Listed entries |
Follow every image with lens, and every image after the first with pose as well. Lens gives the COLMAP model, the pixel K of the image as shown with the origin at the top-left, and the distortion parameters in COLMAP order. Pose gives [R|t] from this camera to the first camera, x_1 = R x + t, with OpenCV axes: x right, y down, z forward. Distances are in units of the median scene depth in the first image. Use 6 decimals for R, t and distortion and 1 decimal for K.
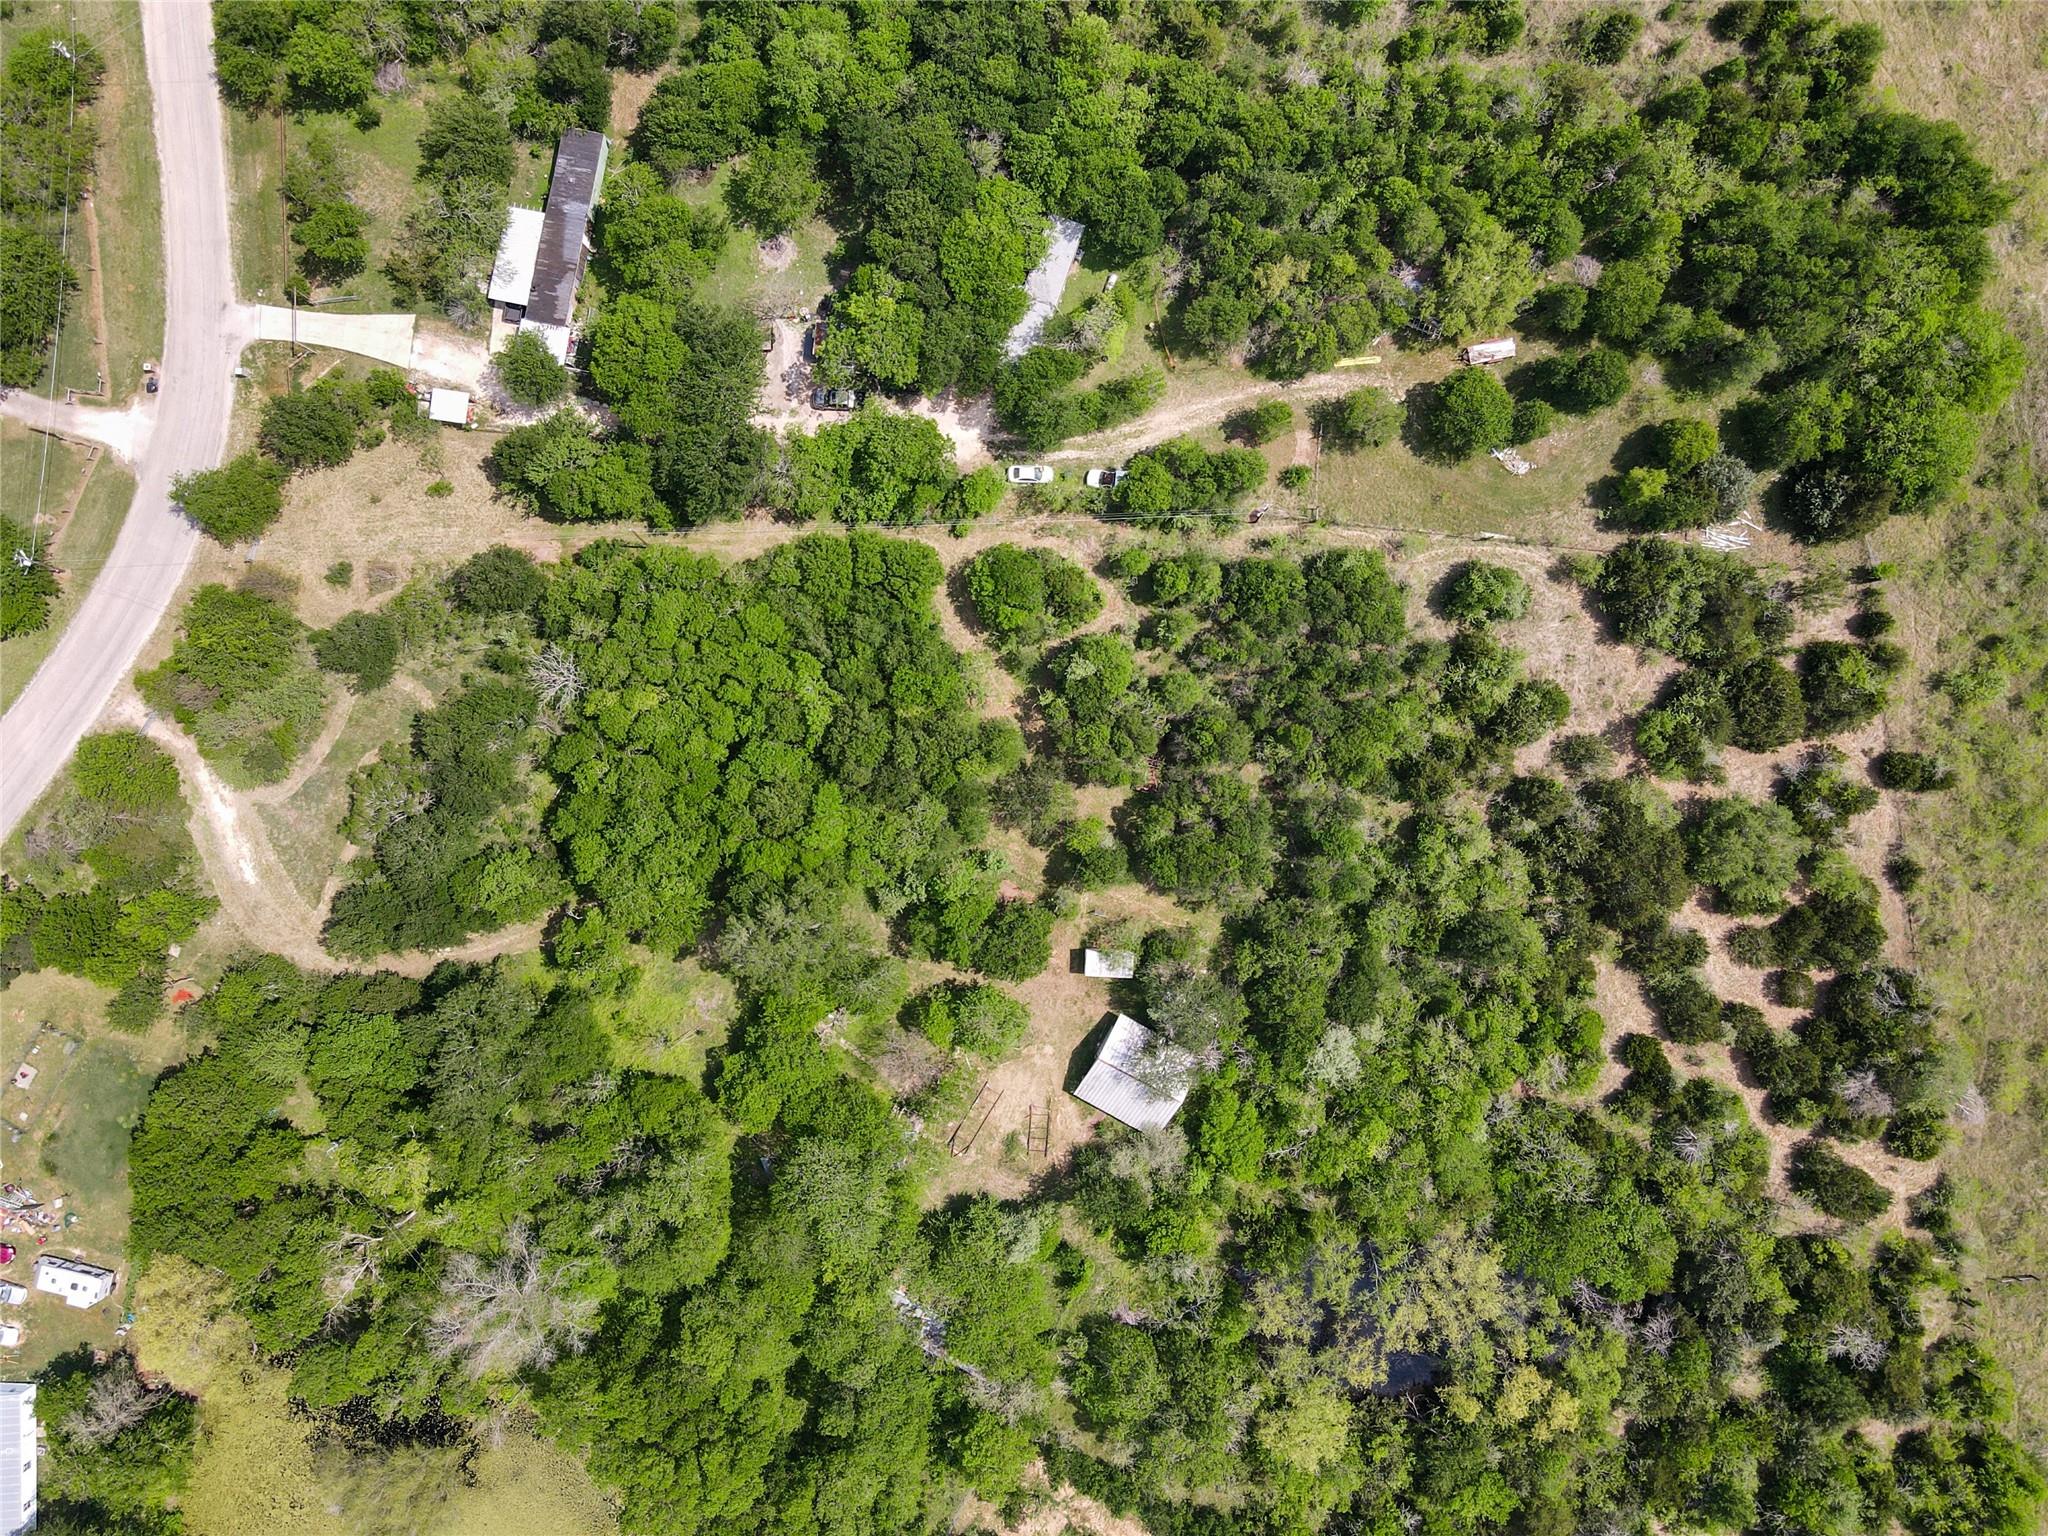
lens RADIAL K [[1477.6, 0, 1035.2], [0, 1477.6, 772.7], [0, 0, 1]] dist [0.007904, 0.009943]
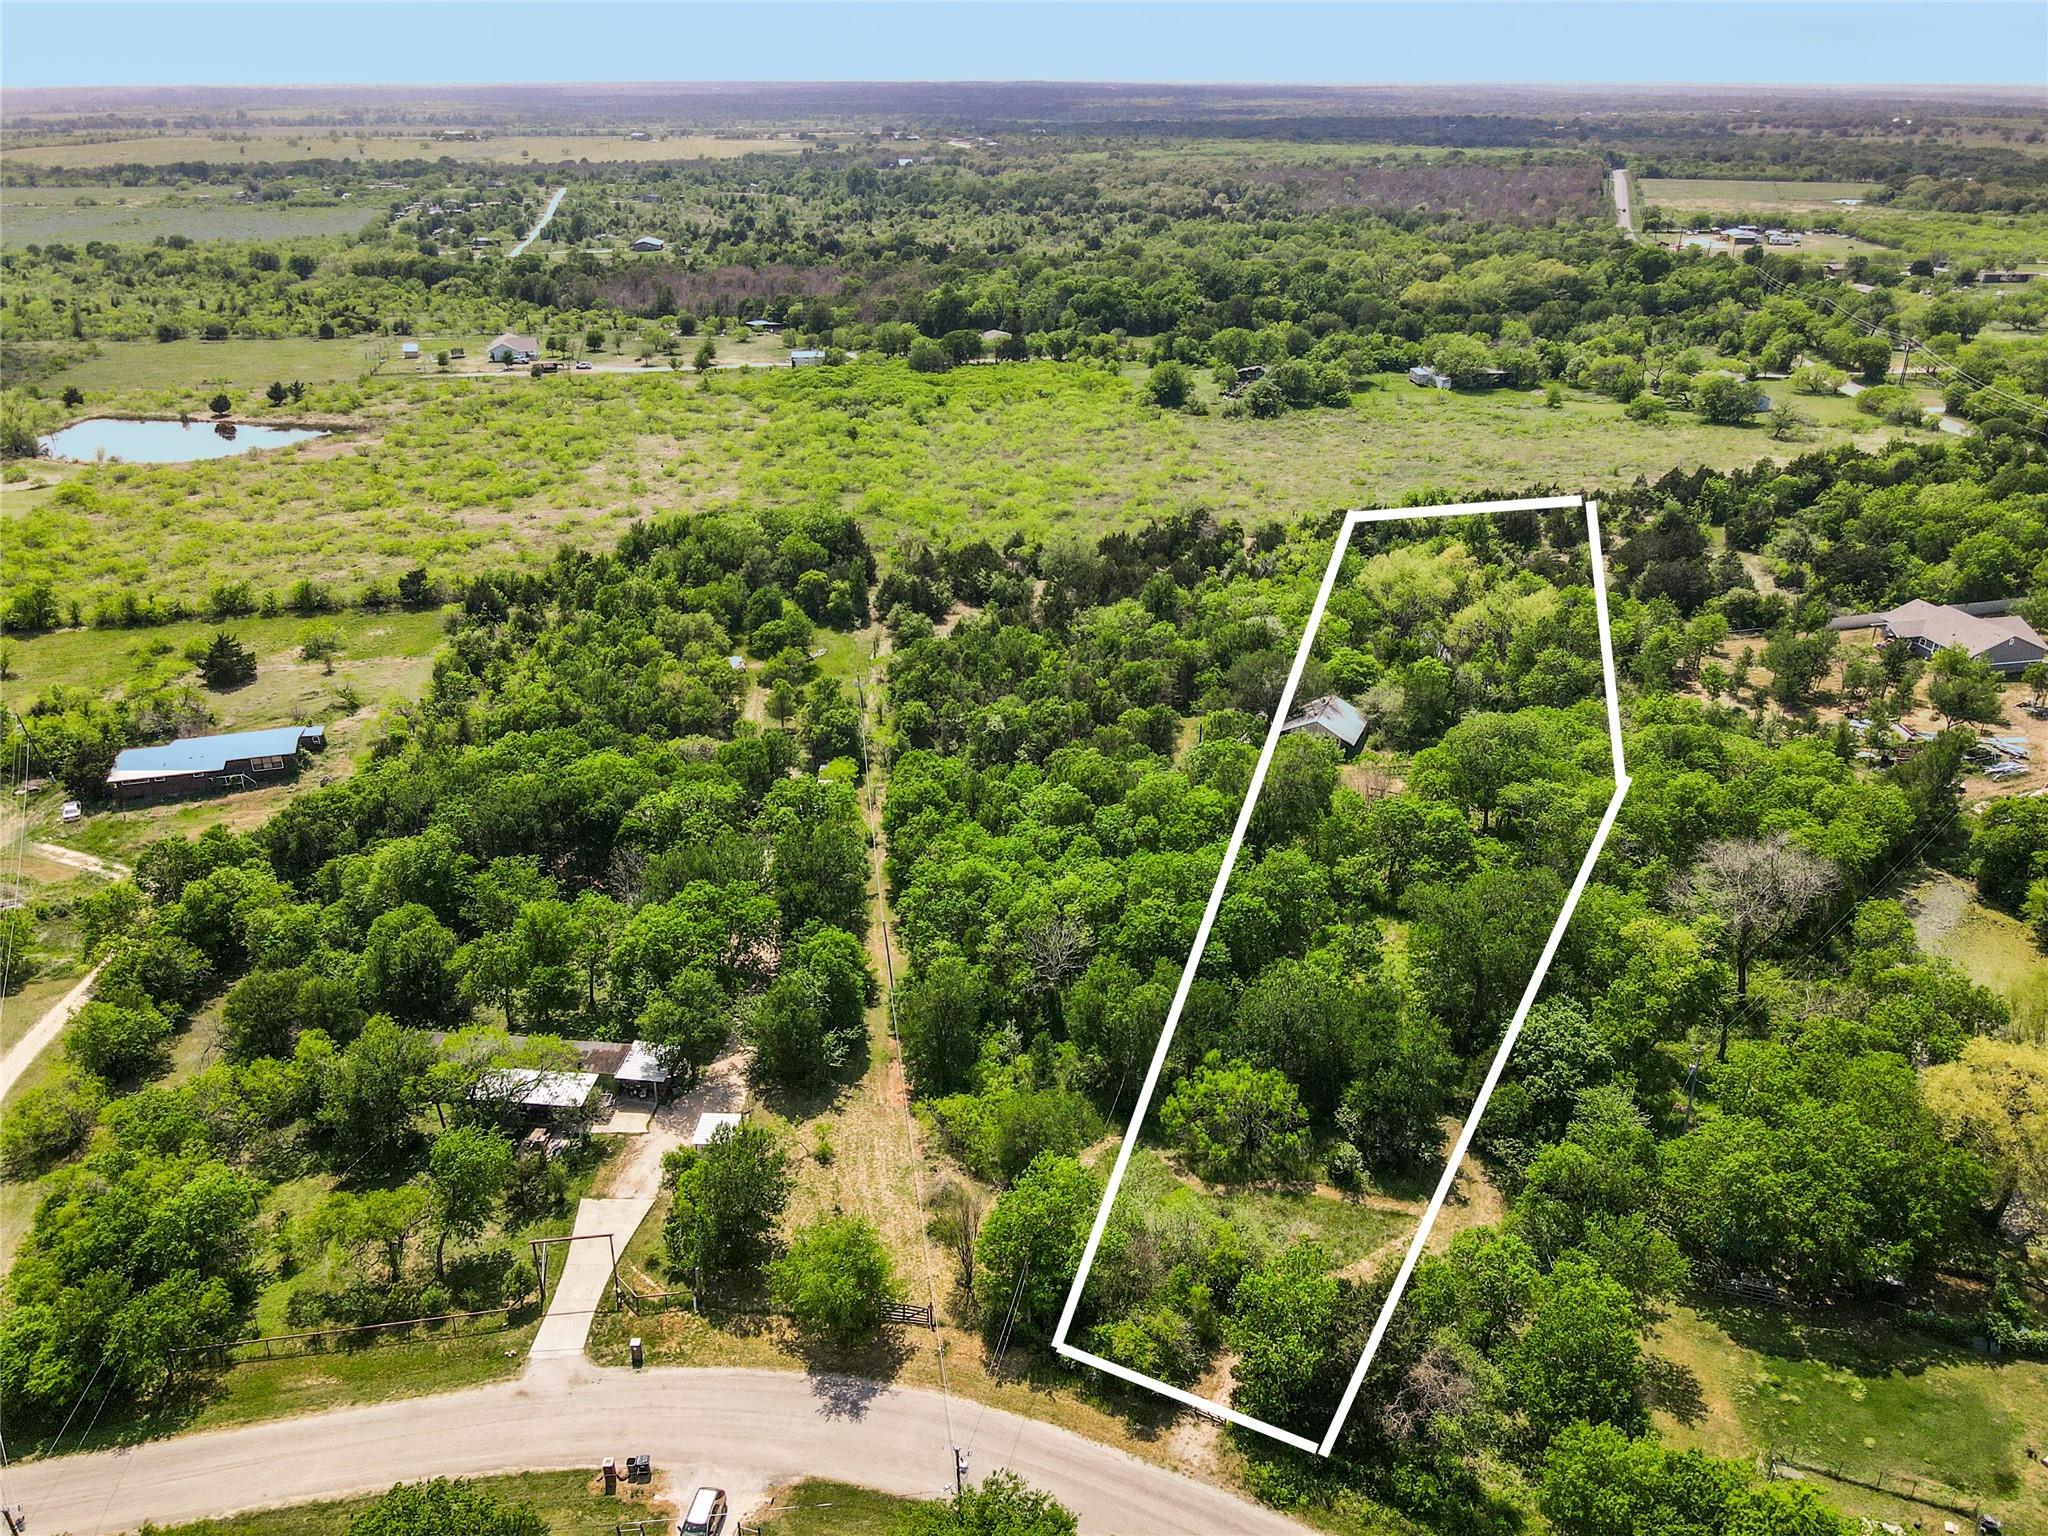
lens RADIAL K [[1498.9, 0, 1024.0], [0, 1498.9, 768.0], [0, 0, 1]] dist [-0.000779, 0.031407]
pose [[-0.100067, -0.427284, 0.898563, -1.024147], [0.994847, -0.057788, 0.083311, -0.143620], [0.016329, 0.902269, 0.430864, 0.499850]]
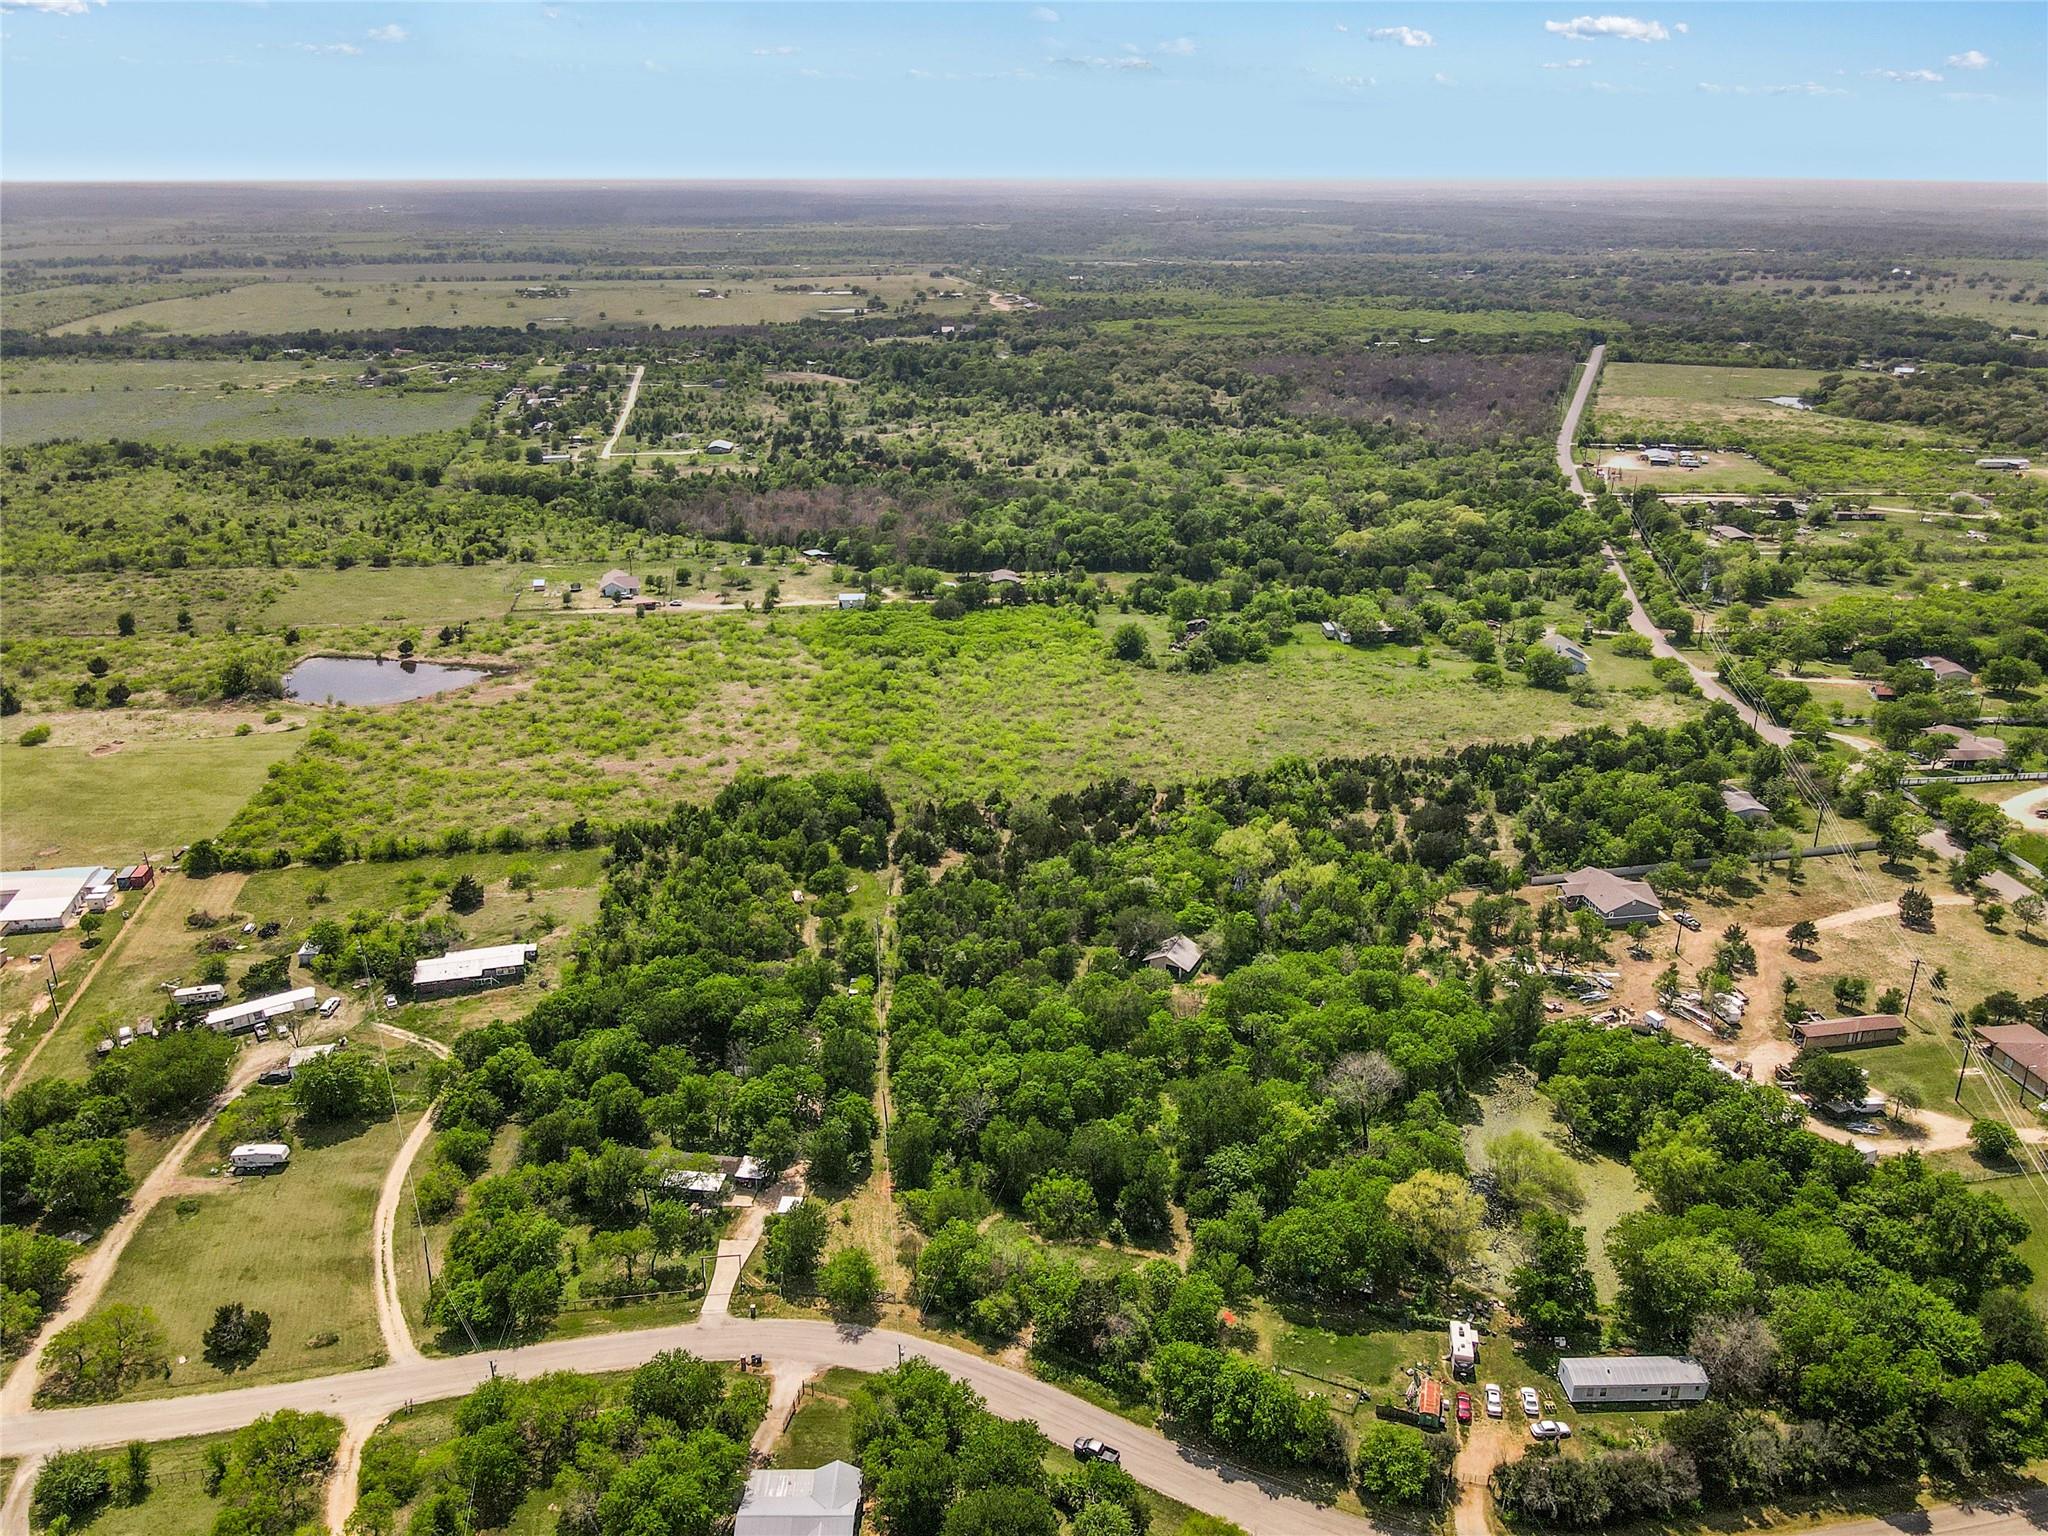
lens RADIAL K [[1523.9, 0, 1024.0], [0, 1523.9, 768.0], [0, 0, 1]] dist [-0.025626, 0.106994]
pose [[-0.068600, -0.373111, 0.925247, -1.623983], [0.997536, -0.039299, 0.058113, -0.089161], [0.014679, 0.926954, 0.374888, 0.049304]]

What you will do | Rewrite the records above with every "image" replaced by "frame" and everything else unchanged, leaving out the pictures.

Reply to the task |
Follow every frame with lens, and every frame after the first with pose as well. Lens gives the COLMAP model, the pixel K of the frame as shown with the origin at the top-left, and the distortion parameters in COLMAP order. Pose gives [R|t] from this camera to the first camera, x_1 = R x + t, with OpenCV axes: x right, y down, z forward. Distances are in units of the median scene depth in the first frame. Use 6 decimals for R, t and distortion and 1 decimal for K.
lens RADIAL K [[1477.6, 0, 1035.2], [0, 1477.6, 772.7], [0, 0, 1]] dist [0.007904, 0.009943]
lens RADIAL K [[1498.9, 0, 1024.0], [0, 1498.9, 768.0], [0, 0, 1]] dist [-0.000779, 0.031407]
pose [[-0.100067, -0.427284, 0.898563, -1.024147], [0.994847, -0.057788, 0.083311, -0.143620], [0.016329, 0.902269, 0.430864, 0.499850]]
lens RADIAL K [[1523.9, 0, 1024.0], [0, 1523.9, 768.0], [0, 0, 1]] dist [-0.025626, 0.106994]
pose [[-0.068600, -0.373111, 0.925247, -1.623983], [0.997536, -0.039299, 0.058113, -0.089161], [0.014679, 0.926954, 0.374888, 0.049304]]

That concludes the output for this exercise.